Task description:
Quote the passage of the Bayesian linear regression page word for word. Begin at the words "In this post, I'm" and stop after "probabilistic machine learning.".

Selected passage:
### Introduction

Reference: https://ostwalprasad.github.io/machine-learning/Bayesian-Linear-Regression-using-PyMC3.html

> In statistics, Bayesian linear regression is an approach to linear regression in which the statistical analysis is undertaken within the context of Bayesian inference. When the regression model has errors that have a normal distribution, and if a particular form of prior distribution is assumed, explicit results are available for the posterior probability distributions of the model's parameters.

**Linear Regression**


In simple linear regression we get point estimates by,
$$ y = \alpha\ + \beta\ *x $$
 Equation says, there's a linear relationship between variable $x$ and $y$. Slope is controlled by $ \beta\ $ and intercept tells about value of $y$ when $x=0$ . Methods like Ordinary Least Squares, optimize the parameters to minimize the error between observed $y$ and predicted $y$. These methods only return single best value for parameters.
  
** Bayesian Approach: **
 
 The same problem can be stated under probablistic framework. We can obtain best values of $ \alpha\ $  and $ \beta\ $ along with their uncertainity estimations. Probablistically linear regression can be explained as : 
 
$$ y \sim N(\mu=\alpha+\beta x, \sigma=\varepsilon) $$

$y$ is observed as a Gaussian distribution with mean $ \mu\ $ and standard deviation $ \sigma\ $. Unlike OLS regression, here it is normally distibuted. Since we do not know the values of $ \alpha\ $  , $ \beta\ $ and $ \epsilon\ $, we have to set prior distributions for them. 

$$ \begin{array}{l}{\alpha \sim N\left(\mu_{\alpha}, \sigma_{\alpha}\right)} \\ {\beta \sim N\left(\mu_{\beta}, \sigma_{\beta}\right)} \\ {\varepsilon \sim U\left(0, h_{s}\right)}\end{array}$$




In this post, I'm going to demonstrate very simple linear regression problem with both OLS and bayesian approach. We will use [PyMC3 package](https://docs.pymc.io/). PyMC3 is a Python package for Bayesian statistical modeling and probabilistic machine learning.

###Import basic modules

In [1]:
import numpy as np
import matplotlib.pyplot as plt
import pandas as pd
import seaborn as sns


### Generate linear artificial data

In [None]:
rng = np.random.RandomState(1)
x = 10 * rng.rand(50)
y = 2 * x - 5 + 2*rng.randn(50)
x = x.reshape(-1, 1)
y = y.reshape(-1, 1)

plt.scatter(x, y)

Source data:
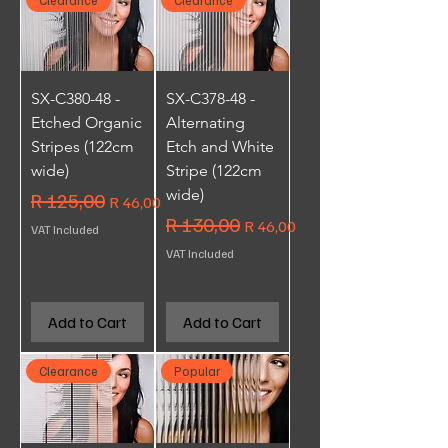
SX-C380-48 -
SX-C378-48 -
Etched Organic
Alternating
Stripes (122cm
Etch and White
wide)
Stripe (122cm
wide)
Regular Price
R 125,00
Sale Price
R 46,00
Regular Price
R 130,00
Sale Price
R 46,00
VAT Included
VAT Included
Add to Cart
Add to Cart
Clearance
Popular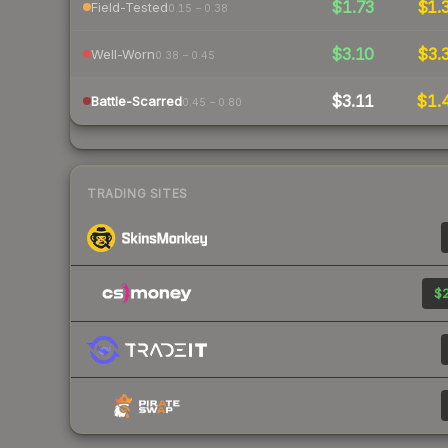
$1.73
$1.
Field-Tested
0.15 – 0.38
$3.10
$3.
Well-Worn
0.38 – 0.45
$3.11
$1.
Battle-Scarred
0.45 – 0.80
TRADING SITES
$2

==

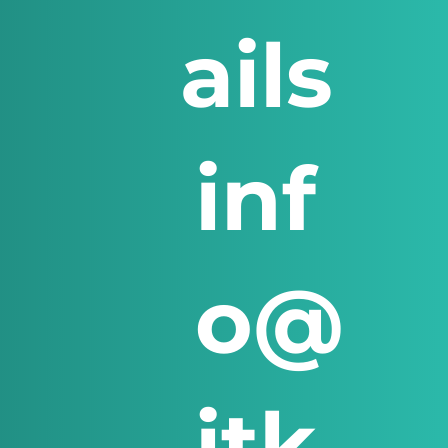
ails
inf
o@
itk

Task output:
In this post, I'm going to demonstrate very simple linear regression problem with both OLS and bayesian approach. We will use [PyMC3 package](https://docs.pymc.io/). PyMC3 is a Python package for Bayesian statistical modeling and probabilistic machine learning.